Pertanyaan publik pun mengemuka: di mana konsistensi antara narasi empowerment dan rekam jejak digitalnya? Mengapa juri maupun lembaga verifikasi tampak abai terhadap kontradiksi mencolok ini?
Jawabannya sama dengan dunia politik: lebih mementingkan citra dibanding substansi. Dari panggung hiburan hingga kursi DPR, citra mengalahkan kompetensi. Di dunia hiburan, gaya hidup hedonis dijadikan branding sukses; di politik, buzzer dan manipulasi digital dianggap kampanye efektif. Keduanya mencerminkan budaya halu-halu yang dibentuk algoritma, bukan prestasi nyata.
Fenomena ini bukan hanya di Indonesia. Studi feminist media (Banet-Weiser, 2018) menunjukkan bahwa narasi empowerment sering dijadikan komoditas pemasaran, sementara praktiknya justru menekankan citra tubuh, konsumerisme, dan glamoritas—bukan keberdayaan substantif.
Mental Inlander dan Bayangan Kolonial
Fenomena ini memiliki akar panjang. Sejarawan B.H.M. Vlekke (2008) dan M.C. Ricklefs (2012) mencatat bagaimana pribumi kolonial sering digambarkan sebagai kelas kecil yang mudah terpesona kemewahan. Meski sarat bias, warisan ini tampak dalam politik uang dan perilaku pemilih yang silau viralitas.
Namun sejarah juga membantah stereotip tersebut. Dari “inlander” lahir tokoh-tokoh seperti Soekarno dan Sutan Syahrir, yang menekankan nation and character building. Mereka mengajarkan otentisitas: ucapan, pikiran, dan tindakan harus selaras.
Peran Media dan Teknologi
Media dan institusi publik kini ditantang untuk lebih berani. Verifikasi rekam jejak digital seharusnya menjadi standar: baik untuk calon legislatif maupun figur publik lainnya. AI dapat dipakai sebagai alat deteksi cepat, bukan hanya untuk rekrutmen kerja, tetapi juga demi kualitas demokrasi.

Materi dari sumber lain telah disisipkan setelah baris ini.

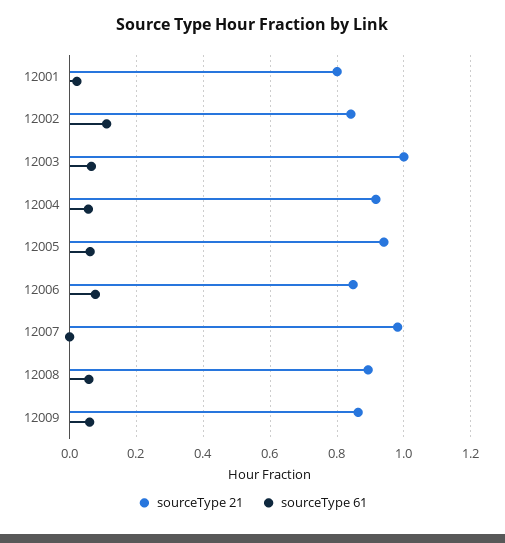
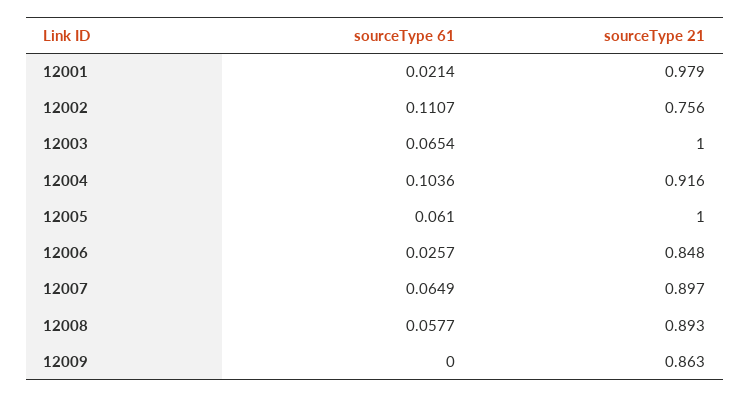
sourceType 21, 12001: 0.8 -> 0.979
sourceType 21, 12002: 0.84 -> 0.756
sourceType 61, 12004: 0.06 -> 0.1036
sourceType 21, 12005: 0.94 -> 1
sourceType 61, 12006: 0.08 -> 0.0257
sourceType 21, 12007: 0.98 -> 0.897
sourceType 61, 12007: 0 -> 0.0649
sourceType 61, 12009: 0.06 -> 0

Di Nepal, Discord dipakai untuk melawan korupsi. Di Indonesia, AI bisa membantu membongkar ijazah palsu atau jaringan buzzer. Regulasi juga mendesak. Uni Eropa telah melangkah dengan Digital Services Act (2023), yang mewajibkan platform memberi label pada konten berbayar. Indonesia membutuhkan langkah serupa.
Kembali ke Teladan Sejarah
Kisah Jahja Datoek Kajo dan Agus Salim mengingatkan bahwa kepemimpinan lahir dari aksi nyata, bukan pencitraan digital. Jahja membangun pendidikan dan infrastruktur air bersih; Agus Salim membela rakyat dengan argumen tajam di Volksraad. Mereka menunjukkan bahwa otentisitas lebih berharga daripada sekadar viralitas.
Rocky Gerung benar: ijazah hanyalah tanda tamat belajar, bukan akhir berpikir. Demokrasi digital tidak boleh lagi terjebak pada tipuan branding semu.
Penutup
Indonesia butuh pemimpin otentik, bukan “manusia jadi-jadian” hasil rekayasa algoritma. Dari DPR hingga panggung hiburan, publik berhak menuntut rekam jejak yang nyata.
Sudah waktunya kita berhenti silau pada citra halu-halu. Demokrasi seharusnya melahirkan pemimpin dari integritas dan kerja nyata, bukan dari konten viral atau ijazah palsu.